• [Data shown]
....
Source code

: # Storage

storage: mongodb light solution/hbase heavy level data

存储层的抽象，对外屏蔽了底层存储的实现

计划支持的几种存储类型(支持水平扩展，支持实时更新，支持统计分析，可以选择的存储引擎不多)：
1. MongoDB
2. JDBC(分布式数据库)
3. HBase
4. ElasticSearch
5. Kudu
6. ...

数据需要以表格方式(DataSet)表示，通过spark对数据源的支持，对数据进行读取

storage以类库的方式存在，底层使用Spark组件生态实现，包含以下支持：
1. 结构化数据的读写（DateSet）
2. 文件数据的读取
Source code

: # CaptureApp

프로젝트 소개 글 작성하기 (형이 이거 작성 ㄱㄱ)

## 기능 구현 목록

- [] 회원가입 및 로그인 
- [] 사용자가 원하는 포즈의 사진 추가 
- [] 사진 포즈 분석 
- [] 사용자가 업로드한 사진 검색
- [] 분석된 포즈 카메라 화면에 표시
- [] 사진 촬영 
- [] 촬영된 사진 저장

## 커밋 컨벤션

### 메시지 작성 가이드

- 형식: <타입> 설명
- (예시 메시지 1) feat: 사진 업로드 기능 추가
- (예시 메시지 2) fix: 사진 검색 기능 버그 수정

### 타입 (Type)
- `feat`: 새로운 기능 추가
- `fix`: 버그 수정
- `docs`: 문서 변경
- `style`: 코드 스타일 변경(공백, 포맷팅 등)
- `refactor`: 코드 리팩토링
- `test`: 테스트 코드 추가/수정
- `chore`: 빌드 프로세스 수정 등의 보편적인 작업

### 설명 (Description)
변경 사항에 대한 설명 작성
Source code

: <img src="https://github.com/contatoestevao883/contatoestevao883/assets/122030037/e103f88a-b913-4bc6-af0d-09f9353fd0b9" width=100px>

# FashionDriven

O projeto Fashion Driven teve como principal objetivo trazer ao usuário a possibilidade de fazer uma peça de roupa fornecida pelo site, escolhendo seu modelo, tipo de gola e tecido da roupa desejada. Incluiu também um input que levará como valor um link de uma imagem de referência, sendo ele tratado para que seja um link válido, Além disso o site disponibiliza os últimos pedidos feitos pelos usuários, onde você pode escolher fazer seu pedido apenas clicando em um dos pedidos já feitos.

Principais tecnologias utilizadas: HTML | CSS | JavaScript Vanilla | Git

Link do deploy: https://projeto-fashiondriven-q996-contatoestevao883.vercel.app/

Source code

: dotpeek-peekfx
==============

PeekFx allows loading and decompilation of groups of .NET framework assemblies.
....
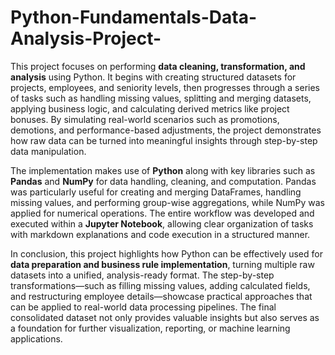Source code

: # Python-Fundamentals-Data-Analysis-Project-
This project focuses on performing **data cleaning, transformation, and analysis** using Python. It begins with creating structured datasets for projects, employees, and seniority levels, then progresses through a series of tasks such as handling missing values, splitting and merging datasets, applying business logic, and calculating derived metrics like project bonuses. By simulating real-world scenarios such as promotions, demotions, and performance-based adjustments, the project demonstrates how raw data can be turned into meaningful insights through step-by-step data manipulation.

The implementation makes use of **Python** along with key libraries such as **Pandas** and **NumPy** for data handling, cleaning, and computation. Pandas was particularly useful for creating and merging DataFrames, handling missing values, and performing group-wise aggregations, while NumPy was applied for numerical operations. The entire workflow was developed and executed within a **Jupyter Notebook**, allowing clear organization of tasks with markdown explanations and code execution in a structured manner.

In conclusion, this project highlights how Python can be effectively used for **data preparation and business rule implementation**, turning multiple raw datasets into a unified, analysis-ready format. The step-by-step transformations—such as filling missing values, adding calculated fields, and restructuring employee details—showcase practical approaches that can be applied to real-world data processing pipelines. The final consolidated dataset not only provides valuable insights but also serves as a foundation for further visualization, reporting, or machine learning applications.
....
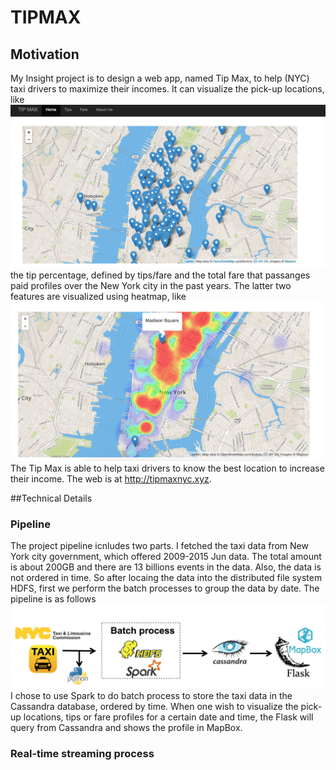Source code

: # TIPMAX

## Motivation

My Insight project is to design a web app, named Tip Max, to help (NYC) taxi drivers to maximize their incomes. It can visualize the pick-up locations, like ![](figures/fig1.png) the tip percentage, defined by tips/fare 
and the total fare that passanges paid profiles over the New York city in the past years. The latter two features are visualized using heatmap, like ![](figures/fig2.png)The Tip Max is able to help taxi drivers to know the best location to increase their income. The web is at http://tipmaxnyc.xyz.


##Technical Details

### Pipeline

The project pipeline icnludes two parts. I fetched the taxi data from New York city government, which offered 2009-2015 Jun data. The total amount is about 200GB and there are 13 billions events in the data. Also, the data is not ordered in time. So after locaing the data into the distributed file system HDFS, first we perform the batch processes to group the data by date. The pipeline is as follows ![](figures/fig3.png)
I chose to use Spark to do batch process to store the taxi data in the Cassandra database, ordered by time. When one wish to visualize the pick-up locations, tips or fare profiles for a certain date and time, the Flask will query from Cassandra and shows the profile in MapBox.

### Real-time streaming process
....
• [Action item] Express the material from the line containing "### 메시지 작성 가이드" through the line containing "PeekFx allows loading" as a numbered list, omitting blank lines.

• [Answer area]
1. ### 메시지 작성 가이드
2. - 형식: <타입> 설명
3. - (예시 메시지 1) feat: 사진 업로드 기능 추가
4. - (예시 메시지 2) fix: 사진 검색 기능 버그 수정
5. ### 타입 (Type)
6. - `feat`: 새로운 기능 추가
7. - `fix`: 버그 수정
8. - `docs`: 문서 변경
9. - `style`: 코드 스타일 변경(공백, 포맷팅 등)
10. - `refactor`: 코드 리팩토링
11. - `test`: 테스트 코드 추가/수정
12. - `chore`: 빌드 프로세스 수정 등의 보편적인 작업
13. ### 설명 (Description)
14. 변경 사항에 대한 설명 작성
15. Source code
16. : <img src="https://github.com/contatoestevao883/contatoestevao883/assets/122030037/e103f88a-b913-4bc6-af0d-09f9353fd0b9" width=100px>
17. # FashionDriven
18. O projeto Fashion Driven teve como principal objetivo trazer ao usuário a possibilidade de fazer uma peça de roupa fornecida pelo site, escolhendo seu modelo, tipo de gola e tecido da roupa desejada. Incluiu também um input que levará como valor um link de uma imagem de referência, sendo ele tratado para que seja um link válido, Além disso o site disponibiliza os últimos pedidos feitos pelos usuários, onde você pode escolher fazer seu pedido apenas clicando em um dos pedidos já feitos.
19. Principais tecnologias utilizadas: HTML | CSS | JavaScript Vanilla | Git
20. Link do deploy: https://projeto-fashiondriven-q996-contatoestevao883.vercel.app/
21. Source code
22. : dotpeek-peekfx
23. ==============
24. PeekFx allows loading and decompilation of groups of .NET framework assemblies.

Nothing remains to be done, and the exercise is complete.